Freitag Abend trat das Satiriker-/Kabarett-Duo Stermann & Grissemann im Festsaal Kreuzberg auf. Bekannt sind die beiden vor allem für eine Reihe von Sketchen, in denen sie in Volksempfänger-Stimmlage Nazi-Witze machen, z.B. über Cordoba, Kochen oder, siehe oben, Call-TV.
Da heißt es dann: “Wir müssen diese Nuss rommeln”, “Jawohl, mein Rührer!” oder “Wollt ihr das totale Sieb?”. Letzteres ist auch der Titel der DVD zum Live-Programm, die Ästhetik der Plakate erinnert (zumindest mich) an Frau Riefenstahl.
Live nehmen die Nazi-Witze allerdings nur einen kleinen Teil des Programms ein. Zumindest vorgestern bestand die erste Hälfte des Auftritts aus einem Prolog, in dem S. & G. in andere Rollen schlüpften und ihre Hauptfiguren für später “ankündigten”, um dann öfters aus den Rollen zu fallen und sich zum Schein über die Qualität ihres Spiels zu streiten. Der Großteil des Publikums fand das super, man könnte es auch als etwas langatmig bezeichnen.
Spannend wurde es nach der Pause. Die Stars betraten die Bühne in ihren von Youtube bekannten “Altnazi”-Outfits. Einer strich sich den Seitenscheitel zurecht, der andere spuckte sich auf den eigenen (bereits bekleckerten) Pullunder -- ich weiß nicht, warum. Dann rief im Publikum jemand “Sieg H...”. Wegen des scheinbaren Erbrechens von G. war lautes Gelächter im Saal, niemand hörte genau hin. Der Mann im Publikum wiederholte seinen Ruf.

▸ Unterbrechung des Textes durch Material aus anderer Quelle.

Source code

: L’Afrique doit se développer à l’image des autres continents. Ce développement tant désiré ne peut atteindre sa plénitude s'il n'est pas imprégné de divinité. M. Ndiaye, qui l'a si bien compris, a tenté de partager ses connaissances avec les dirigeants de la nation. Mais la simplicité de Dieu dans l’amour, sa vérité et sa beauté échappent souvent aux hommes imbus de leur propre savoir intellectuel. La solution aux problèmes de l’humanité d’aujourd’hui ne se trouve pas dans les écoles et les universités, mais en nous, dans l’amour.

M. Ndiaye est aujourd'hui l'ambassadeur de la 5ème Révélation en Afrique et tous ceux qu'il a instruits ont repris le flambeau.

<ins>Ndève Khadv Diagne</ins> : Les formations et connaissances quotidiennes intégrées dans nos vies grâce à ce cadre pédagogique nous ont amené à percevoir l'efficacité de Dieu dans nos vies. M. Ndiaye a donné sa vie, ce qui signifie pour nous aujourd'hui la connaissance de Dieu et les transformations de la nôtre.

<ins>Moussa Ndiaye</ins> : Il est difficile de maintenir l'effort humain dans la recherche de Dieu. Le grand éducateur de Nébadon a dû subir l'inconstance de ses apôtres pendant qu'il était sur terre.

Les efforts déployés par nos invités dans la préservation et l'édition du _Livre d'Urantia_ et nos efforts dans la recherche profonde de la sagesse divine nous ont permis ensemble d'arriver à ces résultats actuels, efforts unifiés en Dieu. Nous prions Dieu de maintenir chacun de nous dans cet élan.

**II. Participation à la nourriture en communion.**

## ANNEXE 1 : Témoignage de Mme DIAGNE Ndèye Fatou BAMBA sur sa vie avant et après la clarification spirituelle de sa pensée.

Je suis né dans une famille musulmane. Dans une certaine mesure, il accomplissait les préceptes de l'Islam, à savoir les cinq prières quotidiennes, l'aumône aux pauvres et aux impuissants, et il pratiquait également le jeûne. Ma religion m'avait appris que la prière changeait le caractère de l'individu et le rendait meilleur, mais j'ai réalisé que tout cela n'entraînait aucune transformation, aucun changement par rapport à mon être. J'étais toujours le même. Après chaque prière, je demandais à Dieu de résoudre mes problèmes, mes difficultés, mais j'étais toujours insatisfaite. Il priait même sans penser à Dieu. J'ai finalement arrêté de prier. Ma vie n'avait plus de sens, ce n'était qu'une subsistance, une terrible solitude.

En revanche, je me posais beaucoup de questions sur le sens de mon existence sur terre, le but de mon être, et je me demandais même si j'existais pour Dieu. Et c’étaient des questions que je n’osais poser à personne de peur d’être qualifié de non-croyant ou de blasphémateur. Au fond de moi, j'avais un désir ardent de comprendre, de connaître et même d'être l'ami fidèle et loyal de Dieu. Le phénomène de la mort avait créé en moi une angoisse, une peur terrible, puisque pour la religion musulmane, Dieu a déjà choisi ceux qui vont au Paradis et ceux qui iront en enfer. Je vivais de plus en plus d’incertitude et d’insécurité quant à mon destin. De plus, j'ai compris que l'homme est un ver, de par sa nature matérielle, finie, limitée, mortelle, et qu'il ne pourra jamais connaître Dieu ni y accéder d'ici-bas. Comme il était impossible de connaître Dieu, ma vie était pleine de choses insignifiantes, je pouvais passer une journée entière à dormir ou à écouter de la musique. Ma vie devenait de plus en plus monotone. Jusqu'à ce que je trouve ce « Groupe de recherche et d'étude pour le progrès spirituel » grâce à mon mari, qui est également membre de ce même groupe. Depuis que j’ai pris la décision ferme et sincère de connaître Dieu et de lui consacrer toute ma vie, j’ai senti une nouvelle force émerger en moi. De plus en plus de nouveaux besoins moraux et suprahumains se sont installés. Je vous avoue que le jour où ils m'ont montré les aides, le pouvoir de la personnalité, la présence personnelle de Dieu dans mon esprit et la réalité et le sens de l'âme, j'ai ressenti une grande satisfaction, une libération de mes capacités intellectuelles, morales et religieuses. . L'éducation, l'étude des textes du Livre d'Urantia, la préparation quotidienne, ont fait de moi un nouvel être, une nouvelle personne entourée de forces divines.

Diesmal hatten es alle gehört.
Als Grissemann nun sagte, er habe keine Lust mehr zu spielen, dachte ich erst, das ist gerechtfertigte Empörung. Der Zwischenrufer, dem Aussehen nach kein Rechtsextremer, werde sich für seinen geschmacklosen Ruf entschuldigen, die Show dann weitergehen. Auch Kabarettist S. sah das so und wollte seinen Kompagnon überreden. Der aber blieb stur und ließ die Requisiten abräumen.
Es folgten noch 20 Minuten Lesung aus dem aktuellen Buch der beiden, dann gab es Applaus, dann explizit keine Zugabe und der Auftritt ging unter unbehaglichem Schweigen zu Ende (“Und jetzt gehen Sie im Gänsemarsch nach vorn und kaufen!”). Auf Nachfrage sagte G. noch auf der Bühne, das Zwischenrufer-“Schwein” möge “verrecken”, solch Verhalten sei unentschuldbar. Das Publikum allgemein sei aber total nett.
Ehrlich gesagt bin ich immer noch ratlos, was für einen Schluss ich aus diesem Abend ziehen möchte. Man kann Grissemanns Reaktion konsequent nennen. Oder übertrieben und heuchlerisch angesichts einer Show, die sowieso auf Geschmacklosigkeiten und Provokation setzt. Ich habe mich sofort gefragt, wie wohl Serdar Somuncu reagiert hätte: Vermutlich irgendwie souveräner. Er ist, ehrlich gesagt, auch lustiger.
Nachtrag: “Drei Nazi-Witze und ein Zwischenruf” wäre eigentlich die viel schönere Überschrift gewesen. Verflucht!